# -



## solvency7 (Jun 15, 2013)

well....damn
three weeks ago after posting on here regardless,my wife kicked me out the house.
Obviously i was less than pleased,we have argued etc, back and forth,she hates me for a number of reasons.

Now three weeks in,she is sending pictures of herself to some randomer who thought it was a good idea to text me this!

Can i just say,personally i get people get sexually frustrated but damn three weeks in after destroying my 3 childrens lives and mine..

im not taking a high ground but theres a limit to how much i will stand


this post seems pretty basic like i dont care but trust me its been the worst three weeks of my life


----------



## FormerSelf (Apr 21, 2013)

Sorry that you just hit by a grenade.
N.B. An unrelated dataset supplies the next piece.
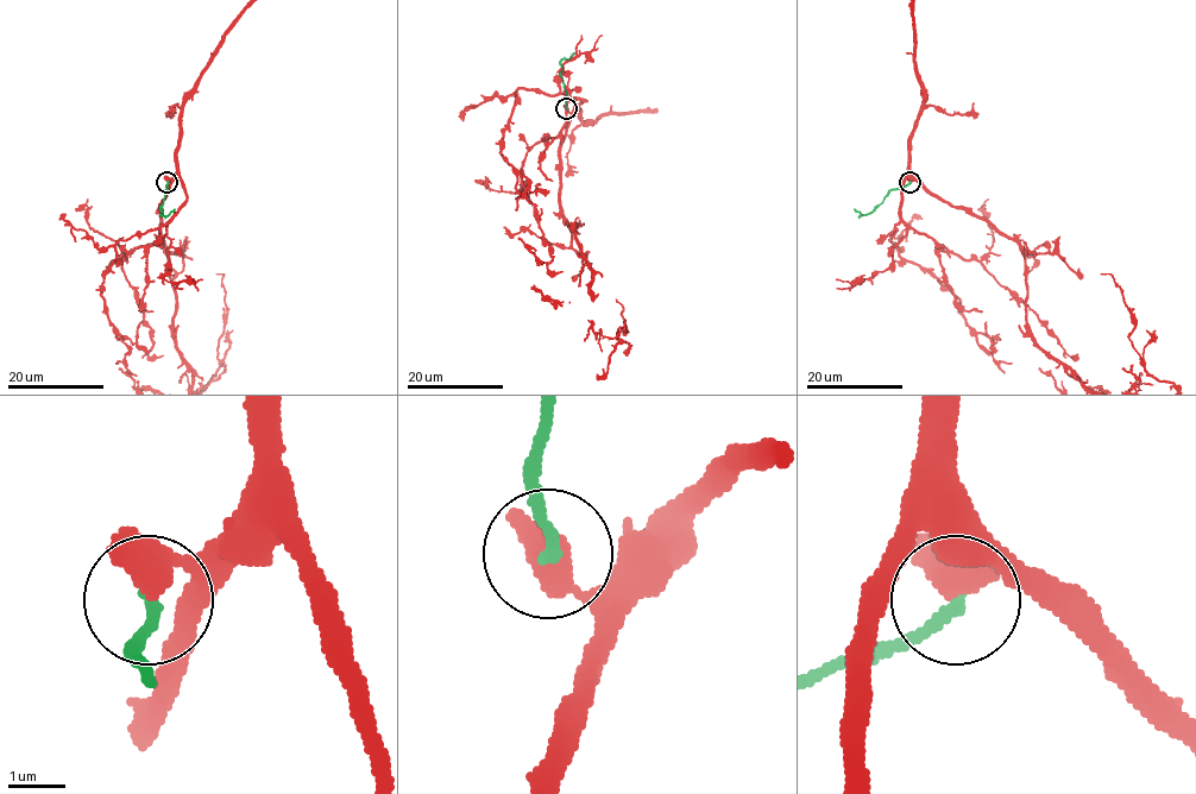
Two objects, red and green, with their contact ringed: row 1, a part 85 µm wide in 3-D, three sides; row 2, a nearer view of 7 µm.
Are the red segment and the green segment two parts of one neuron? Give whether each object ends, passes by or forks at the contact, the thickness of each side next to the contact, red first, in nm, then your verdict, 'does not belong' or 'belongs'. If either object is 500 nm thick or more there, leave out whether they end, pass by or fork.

Do what you can to limit your exposure to stress and drama while you get over the shock and try to function again. One day at a time.


----------



## EleGirl (Dec 3, 2011)

solvency7 said:


> well....damn
> three weeks ago after posting on here regardless,my wife kicked me out the house.
> Obviously i was less than pleased,we have argued etc, back and forth,she hates me for a number of reasons.
> 
> ...


I'm sorry for what you are going through. It sucks.

Could you please explain what the part I bolded above means? You say that some guy who she has been sending pics to sent that to you? How did she destroy his life and his kid's life?


----------